Temanggung, TABAYUNA.com – Pengurus Bidang Diklat dan
Litbang LP Ma’arif PWNU Jawa Tengah Hamidulloh Ibda, didapuk menjadi pembicara
materi public speaking dalam Pelatihan Kepemimpinan Dasar (PKD) Himpunan
Mahasiswa Jurusan (HMJ) Syariah STAINU Temanggung, Kamis (10/10/2019).
Dalam kesempatan
itu, peraih Juara 1 Lomba Artikel Tingkat Nasional Kemdikbud 2018 ini
menyampaikan tiga hal pokok dalam retorika, orasi, public speaking atau pidato.
“Aristoles, memiliki konsep orasi atau retorika yang sangat terkenal. Yaitu
logos, pathos, dan etos, konsep ini lebih saya pilih daripada konsep public
speaking modern,” kata dia di hadapan peserta.
Pertama adalah
logos, atau ilmu pengetahuan, bahan yang akan disampaikan dalam berorasi. “Dalam
pidato, paling inti adalah bahan yang akan disampaikan, atau untuk mempersuai
pendengar atau audiens.

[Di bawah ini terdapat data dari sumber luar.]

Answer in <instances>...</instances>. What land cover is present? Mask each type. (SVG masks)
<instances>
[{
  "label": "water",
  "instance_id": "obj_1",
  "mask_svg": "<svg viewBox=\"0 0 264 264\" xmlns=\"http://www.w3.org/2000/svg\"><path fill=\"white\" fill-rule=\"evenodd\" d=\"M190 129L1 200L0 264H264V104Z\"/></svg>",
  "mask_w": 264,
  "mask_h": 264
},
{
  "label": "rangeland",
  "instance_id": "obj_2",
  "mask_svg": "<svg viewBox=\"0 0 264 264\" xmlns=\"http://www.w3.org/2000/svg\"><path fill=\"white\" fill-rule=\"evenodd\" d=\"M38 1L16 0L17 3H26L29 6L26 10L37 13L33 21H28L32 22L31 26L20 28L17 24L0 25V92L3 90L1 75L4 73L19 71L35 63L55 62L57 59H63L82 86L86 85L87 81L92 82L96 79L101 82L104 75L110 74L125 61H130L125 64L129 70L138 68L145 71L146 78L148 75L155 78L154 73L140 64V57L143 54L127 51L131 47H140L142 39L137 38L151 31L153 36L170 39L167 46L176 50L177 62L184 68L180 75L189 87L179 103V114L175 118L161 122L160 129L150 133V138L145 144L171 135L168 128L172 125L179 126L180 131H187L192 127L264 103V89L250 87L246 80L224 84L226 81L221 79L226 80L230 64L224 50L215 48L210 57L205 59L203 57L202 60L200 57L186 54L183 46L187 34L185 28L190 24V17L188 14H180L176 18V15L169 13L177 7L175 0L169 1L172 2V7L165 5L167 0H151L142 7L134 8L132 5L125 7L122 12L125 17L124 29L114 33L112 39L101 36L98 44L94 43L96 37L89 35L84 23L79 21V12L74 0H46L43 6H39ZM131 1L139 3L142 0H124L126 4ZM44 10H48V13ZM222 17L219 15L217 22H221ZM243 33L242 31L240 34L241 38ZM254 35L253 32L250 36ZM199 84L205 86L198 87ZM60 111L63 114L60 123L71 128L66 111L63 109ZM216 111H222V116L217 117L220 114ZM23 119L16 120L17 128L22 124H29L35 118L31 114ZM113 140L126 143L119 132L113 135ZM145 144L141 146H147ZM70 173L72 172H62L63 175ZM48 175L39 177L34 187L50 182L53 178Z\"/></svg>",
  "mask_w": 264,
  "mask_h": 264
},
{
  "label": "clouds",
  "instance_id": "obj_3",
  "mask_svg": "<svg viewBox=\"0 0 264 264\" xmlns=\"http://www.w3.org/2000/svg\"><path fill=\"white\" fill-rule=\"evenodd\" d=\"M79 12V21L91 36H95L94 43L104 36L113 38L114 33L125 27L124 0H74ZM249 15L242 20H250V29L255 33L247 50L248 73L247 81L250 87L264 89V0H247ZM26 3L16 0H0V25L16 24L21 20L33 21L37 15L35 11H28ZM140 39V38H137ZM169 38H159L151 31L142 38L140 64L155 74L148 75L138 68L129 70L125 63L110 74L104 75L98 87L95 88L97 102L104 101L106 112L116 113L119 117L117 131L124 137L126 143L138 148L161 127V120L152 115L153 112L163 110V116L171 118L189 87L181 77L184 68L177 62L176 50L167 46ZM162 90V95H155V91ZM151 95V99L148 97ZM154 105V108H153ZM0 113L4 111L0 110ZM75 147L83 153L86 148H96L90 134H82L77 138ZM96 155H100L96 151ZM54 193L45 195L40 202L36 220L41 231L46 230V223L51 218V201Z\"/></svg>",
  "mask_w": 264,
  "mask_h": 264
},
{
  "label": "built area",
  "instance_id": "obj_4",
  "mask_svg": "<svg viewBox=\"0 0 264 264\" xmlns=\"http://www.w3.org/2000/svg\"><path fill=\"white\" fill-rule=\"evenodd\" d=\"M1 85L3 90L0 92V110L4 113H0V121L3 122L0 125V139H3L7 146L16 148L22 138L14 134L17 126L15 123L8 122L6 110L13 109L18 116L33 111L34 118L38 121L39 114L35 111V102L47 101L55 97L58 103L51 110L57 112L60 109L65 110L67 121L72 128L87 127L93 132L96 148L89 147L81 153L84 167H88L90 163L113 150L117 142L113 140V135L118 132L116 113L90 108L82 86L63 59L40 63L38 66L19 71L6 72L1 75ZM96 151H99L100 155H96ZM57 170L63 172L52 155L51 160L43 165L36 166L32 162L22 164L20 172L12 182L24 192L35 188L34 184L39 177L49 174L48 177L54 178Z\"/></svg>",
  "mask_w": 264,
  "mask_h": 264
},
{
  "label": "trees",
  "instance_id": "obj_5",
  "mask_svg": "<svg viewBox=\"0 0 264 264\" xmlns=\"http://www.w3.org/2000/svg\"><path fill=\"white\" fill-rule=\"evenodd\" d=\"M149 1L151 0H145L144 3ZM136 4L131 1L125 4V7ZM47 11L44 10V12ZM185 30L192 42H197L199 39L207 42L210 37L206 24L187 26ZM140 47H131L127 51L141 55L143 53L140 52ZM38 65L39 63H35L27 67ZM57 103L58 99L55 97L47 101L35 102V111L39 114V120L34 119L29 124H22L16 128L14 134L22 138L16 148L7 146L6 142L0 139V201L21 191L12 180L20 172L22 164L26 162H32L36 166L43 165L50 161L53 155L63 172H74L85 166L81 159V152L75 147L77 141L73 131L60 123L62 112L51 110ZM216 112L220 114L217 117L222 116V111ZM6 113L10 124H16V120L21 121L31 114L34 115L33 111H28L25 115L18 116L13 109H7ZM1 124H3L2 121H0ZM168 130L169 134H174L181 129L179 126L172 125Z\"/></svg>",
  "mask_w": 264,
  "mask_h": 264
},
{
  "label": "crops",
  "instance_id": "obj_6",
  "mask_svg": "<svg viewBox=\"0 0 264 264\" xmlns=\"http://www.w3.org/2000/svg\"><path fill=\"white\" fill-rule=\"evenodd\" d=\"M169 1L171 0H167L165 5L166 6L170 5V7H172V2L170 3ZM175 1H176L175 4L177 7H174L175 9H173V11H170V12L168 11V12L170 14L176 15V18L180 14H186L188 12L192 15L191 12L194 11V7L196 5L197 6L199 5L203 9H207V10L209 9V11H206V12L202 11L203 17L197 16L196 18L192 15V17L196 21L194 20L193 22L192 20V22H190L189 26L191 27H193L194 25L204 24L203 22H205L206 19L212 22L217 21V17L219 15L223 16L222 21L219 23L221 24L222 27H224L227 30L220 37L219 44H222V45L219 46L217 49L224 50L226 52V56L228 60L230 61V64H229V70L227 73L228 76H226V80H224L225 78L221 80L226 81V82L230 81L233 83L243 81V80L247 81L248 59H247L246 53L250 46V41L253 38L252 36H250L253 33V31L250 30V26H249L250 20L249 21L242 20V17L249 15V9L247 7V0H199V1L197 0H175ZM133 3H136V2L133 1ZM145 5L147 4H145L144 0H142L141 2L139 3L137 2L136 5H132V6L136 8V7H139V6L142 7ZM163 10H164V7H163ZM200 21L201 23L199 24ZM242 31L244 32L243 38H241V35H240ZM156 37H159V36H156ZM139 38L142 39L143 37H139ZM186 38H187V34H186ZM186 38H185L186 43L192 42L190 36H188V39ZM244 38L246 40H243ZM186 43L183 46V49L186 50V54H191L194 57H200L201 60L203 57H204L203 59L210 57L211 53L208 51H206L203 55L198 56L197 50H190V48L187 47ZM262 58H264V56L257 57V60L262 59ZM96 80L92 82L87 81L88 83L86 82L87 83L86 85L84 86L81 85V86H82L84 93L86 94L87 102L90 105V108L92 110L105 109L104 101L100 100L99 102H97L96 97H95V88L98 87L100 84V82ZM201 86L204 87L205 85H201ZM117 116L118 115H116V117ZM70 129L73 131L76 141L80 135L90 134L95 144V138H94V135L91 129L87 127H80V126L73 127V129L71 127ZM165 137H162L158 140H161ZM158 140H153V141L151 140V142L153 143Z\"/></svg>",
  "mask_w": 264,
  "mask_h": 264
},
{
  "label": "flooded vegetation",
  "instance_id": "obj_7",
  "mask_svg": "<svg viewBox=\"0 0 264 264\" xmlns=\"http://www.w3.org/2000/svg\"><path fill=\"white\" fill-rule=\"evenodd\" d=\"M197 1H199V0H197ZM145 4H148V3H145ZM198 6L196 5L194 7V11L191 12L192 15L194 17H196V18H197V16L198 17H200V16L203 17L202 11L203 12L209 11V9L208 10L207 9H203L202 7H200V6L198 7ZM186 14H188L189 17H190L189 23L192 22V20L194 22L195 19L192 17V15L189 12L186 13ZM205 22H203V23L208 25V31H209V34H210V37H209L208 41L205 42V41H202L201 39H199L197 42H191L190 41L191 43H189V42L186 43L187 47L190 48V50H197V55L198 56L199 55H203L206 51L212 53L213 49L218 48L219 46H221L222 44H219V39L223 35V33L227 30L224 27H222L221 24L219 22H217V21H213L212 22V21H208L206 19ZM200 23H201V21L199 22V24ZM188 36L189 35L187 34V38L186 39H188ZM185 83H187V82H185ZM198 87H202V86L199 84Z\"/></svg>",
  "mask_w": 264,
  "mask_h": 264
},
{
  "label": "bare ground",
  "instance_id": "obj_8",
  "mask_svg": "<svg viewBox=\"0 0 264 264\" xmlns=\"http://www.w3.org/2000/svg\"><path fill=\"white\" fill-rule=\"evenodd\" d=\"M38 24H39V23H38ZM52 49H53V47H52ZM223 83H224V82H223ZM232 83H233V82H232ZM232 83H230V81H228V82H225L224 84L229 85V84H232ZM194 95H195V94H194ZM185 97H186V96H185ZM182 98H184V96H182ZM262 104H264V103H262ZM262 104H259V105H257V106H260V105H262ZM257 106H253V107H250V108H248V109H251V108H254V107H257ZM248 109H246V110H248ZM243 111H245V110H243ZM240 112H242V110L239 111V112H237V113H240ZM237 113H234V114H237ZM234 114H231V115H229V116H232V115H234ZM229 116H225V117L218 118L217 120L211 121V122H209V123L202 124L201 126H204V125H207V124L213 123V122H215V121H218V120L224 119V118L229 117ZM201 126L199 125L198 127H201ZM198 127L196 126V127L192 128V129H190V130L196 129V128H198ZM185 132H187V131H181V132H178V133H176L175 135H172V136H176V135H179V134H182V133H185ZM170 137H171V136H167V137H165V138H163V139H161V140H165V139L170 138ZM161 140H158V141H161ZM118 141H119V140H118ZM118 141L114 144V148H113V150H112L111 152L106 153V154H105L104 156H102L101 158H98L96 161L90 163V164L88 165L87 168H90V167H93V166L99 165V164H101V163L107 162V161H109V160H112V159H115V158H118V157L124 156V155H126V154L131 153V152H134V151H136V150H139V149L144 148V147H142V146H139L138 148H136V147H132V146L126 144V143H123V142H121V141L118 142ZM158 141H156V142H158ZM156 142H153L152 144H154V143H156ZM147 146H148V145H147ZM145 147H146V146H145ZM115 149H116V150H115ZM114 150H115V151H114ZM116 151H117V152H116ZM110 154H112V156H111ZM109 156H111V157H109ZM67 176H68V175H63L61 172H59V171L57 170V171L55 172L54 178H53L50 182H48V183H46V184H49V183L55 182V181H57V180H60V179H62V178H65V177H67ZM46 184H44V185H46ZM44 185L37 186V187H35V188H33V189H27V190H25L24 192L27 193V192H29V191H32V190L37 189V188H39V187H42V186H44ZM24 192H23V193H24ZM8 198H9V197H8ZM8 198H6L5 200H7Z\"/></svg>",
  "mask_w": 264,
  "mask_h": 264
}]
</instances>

Logos hal-hal logis yang disampaikan oleh pembicara. Bagaimana
pembicara membangun argumentasi yang logis, rasional, dan mengumandangkan
wacana itu ke hadapan publik secara sistematis dan berbobot,” tegas penulis
buku Bahasa Indonesia Tingkat Lanjut untuk Mahasiswa tersebut.
Kedua adalah patos. “Setelah
menguasai materi, seorang orator harus memberikan passion, emosi, spirit, ruh,
dari apa yang akan ia sampaikan. Patos lebih mudahnya berupa emosi, yang
dibawakan orator di hadapan pendengar,” kata pria kelahiran Pati tersebut.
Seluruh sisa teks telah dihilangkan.